Retype every line of the text in the material below exactly as it appears, leaving out the pictures.

=====

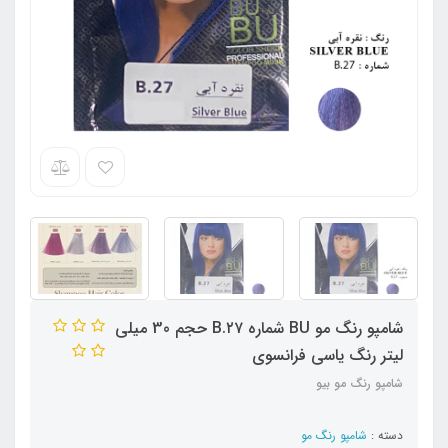
شامپو رنگ مو BU شماره B.۲۷ حجم 30 میلی
لیتر رنگ یاسی فرانسوی
شامپو رنگ مو بیو
دسته :
شامپو رنگ مو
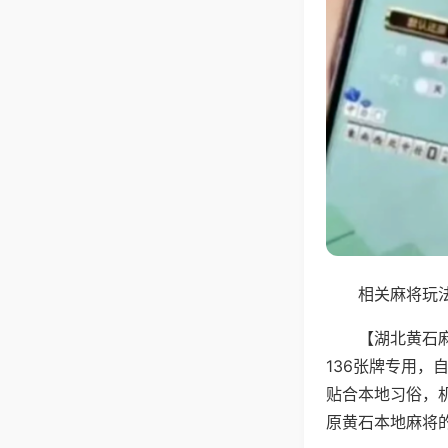
相关麻将玩法
【湖北黄石
136张牌专用
贴合本地习俗，
原黄石本地麻将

=====

■ RESULT OF THE EXERCISE
شامپو رنگ مو BU شماره B.۲۷ حجم 30 میلی
لیتر رنگ یاسی فرانسوی
شامپو رنگ مو بیو
دسته :
شامپو رنگ مو
相关麻将玩法
【湖北黄石
136张牌专用
贴合本地习俗，
原黄石本地麻将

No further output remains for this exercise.